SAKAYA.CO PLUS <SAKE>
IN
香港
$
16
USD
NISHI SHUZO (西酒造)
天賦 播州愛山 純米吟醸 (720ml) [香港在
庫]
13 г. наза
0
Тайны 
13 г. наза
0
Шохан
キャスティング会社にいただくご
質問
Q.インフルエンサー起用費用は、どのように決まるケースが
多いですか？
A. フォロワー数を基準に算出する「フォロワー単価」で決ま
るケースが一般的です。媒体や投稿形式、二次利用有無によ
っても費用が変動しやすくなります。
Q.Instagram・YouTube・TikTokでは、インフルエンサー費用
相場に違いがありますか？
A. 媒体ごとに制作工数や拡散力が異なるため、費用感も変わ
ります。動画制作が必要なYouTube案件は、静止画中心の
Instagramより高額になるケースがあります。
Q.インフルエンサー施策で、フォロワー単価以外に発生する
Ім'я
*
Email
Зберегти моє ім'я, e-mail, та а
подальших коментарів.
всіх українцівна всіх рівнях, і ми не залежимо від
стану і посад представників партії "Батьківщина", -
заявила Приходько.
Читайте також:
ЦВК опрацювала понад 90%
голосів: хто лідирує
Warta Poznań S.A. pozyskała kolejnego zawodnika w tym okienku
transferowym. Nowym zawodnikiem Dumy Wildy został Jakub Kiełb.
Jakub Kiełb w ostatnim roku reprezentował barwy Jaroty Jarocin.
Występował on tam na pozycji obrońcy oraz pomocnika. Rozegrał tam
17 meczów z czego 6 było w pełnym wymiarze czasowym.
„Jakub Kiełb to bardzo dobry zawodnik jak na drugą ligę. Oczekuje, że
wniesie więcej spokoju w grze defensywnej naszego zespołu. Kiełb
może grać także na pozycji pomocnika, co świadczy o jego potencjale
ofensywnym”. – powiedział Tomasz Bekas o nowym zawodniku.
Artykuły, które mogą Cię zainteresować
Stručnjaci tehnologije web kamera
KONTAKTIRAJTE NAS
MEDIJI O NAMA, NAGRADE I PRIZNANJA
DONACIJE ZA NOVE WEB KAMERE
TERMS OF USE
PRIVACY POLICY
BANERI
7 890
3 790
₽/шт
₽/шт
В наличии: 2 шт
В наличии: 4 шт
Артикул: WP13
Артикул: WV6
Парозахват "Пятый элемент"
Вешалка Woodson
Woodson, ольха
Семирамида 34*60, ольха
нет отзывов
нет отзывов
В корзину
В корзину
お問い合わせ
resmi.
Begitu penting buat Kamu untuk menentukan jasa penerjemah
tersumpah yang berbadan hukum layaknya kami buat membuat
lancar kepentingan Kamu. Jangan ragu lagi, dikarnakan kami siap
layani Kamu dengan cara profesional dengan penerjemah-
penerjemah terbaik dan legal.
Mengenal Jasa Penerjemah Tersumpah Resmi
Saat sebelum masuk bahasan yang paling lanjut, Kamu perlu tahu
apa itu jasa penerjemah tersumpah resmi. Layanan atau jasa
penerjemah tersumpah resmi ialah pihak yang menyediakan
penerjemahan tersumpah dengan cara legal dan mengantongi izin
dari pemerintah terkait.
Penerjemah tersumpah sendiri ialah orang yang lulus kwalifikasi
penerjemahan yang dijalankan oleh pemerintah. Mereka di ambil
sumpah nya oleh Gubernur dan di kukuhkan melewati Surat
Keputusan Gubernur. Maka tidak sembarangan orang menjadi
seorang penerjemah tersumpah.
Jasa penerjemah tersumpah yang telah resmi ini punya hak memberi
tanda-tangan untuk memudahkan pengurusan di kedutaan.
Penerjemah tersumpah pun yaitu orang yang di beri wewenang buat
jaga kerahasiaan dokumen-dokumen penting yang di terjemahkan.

+===+

■ **THE PROBLEM**
Copy out every line of the entries above, keeping each character and line break unchanged.

■ **YOUR RESPONSE**
SAKAYA.CO PLUS <SAKE>
IN
香港
$
16
USD
NISHI SHUZO (西酒造)
天賦 播州愛山 純米吟醸 (720ml) [香港在
庫]
13 г. наза
0
Тайны 
13 г. наза
0
Шохан
キャスティング会社にいただくご
質問
Q.インフルエンサー起用費用は、どのように決まるケースが
多いですか？
A. フォロワー数を基準に算出する「フォロワー単価」で決ま
るケースが一般的です。媒体や投稿形式、二次利用有無によ
っても費用が変動しやすくなります。
Q.Instagram・YouTube・TikTokでは、インフルエンサー費用
相場に違いがありますか？
A. 媒体ごとに制作工数や拡散力が異なるため、費用感も変わ
ります。動画制作が必要なYouTube案件は、静止画中心の
Instagramより高額になるケースがあります。
Q.インフルエンサー施策で、フォロワー単価以外に発生する
Ім'я
*
Email
Зберегти моє ім'я, e-mail, та а
подальших коментарів.
всіх українцівна всіх рівнях, і ми не залежимо від
стану і посад представників партії "Батьківщина", -
заявила Приходько.
Читайте також:
ЦВК опрацювала понад 90%
голосів: хто лідирує
Warta Poznań S.A. pozyskała kolejnego zawodnika w tym okienku
transferowym. Nowym zawodnikiem Dumy Wildy został Jakub Kiełb.
Jakub Kiełb w ostatnim roku reprezentował barwy Jaroty Jarocin.
Występował on tam na pozycji obrońcy oraz pomocnika. Rozegrał tam
17 meczów z czego 6 było w pełnym wymiarze czasowym.
„Jakub Kiełb to bardzo dobry zawodnik jak na drugą ligę. Oczekuje, że
wniesie więcej spokoju w grze defensywnej naszego zespołu. Kiełb
może grać także na pozycji pomocnika, co świadczy o jego potencjale
ofensywnym”. – powiedział Tomasz Bekas o nowym zawodniku.
Artykuły, które mogą Cię zainteresować
Stručnjaci tehnologije web kamera
KONTAKTIRAJTE NAS
MEDIJI O NAMA, NAGRADE I PRIZNANJA
DONACIJE ZA NOVE WEB KAMERE
TERMS OF USE
PRIVACY POLICY
BANERI
7 890
3 790
₽/шт
₽/шт
В наличии: 2 шт
В наличии: 4 шт
Артикул: WP13
Артикул: WV6
Парозахват "Пятый элемент"
Вешалка Woodson
Woodson, ольха
Семирамида 34*60, ольха
нет отзывов
нет отзывов
В корзину
В корзину
お問い合わせ
resmi.
Begitu penting buat Kamu untuk menentukan jasa penerjemah
tersumpah yang berbadan hukum layaknya kami buat membuat
lancar kepentingan Kamu. Jangan ragu lagi, dikarnakan kami siap
layani Kamu dengan cara profesional dengan penerjemah-
penerjemah terbaik dan legal.
Mengenal Jasa Penerjemah Tersumpah Resmi
Saat sebelum masuk bahasan yang paling lanjut, Kamu perlu tahu
apa itu jasa penerjemah tersumpah resmi. Layanan atau jasa
penerjemah tersumpah resmi ialah pihak yang menyediakan
penerjemahan tersumpah dengan cara legal dan mengantongi izin
dari pemerintah terkait.
Penerjemah tersumpah sendiri ialah orang yang lulus kwalifikasi
penerjemahan yang dijalankan oleh pemerintah. Mereka di ambil
sumpah nya oleh Gubernur dan di kukuhkan melewati Surat
Keputusan Gubernur. Maka tidak sembarangan orang menjadi
seorang penerjemah tersumpah.
Jasa penerjemah tersumpah yang telah resmi ini punya hak memberi
tanda-tangan untuk memudahkan pengurusan di kedutaan.
Penerjemah tersumpah pun yaitu orang yang di beri wewenang buat
jaga kerahasiaan dokumen-dokumen penting yang di terjemahkan.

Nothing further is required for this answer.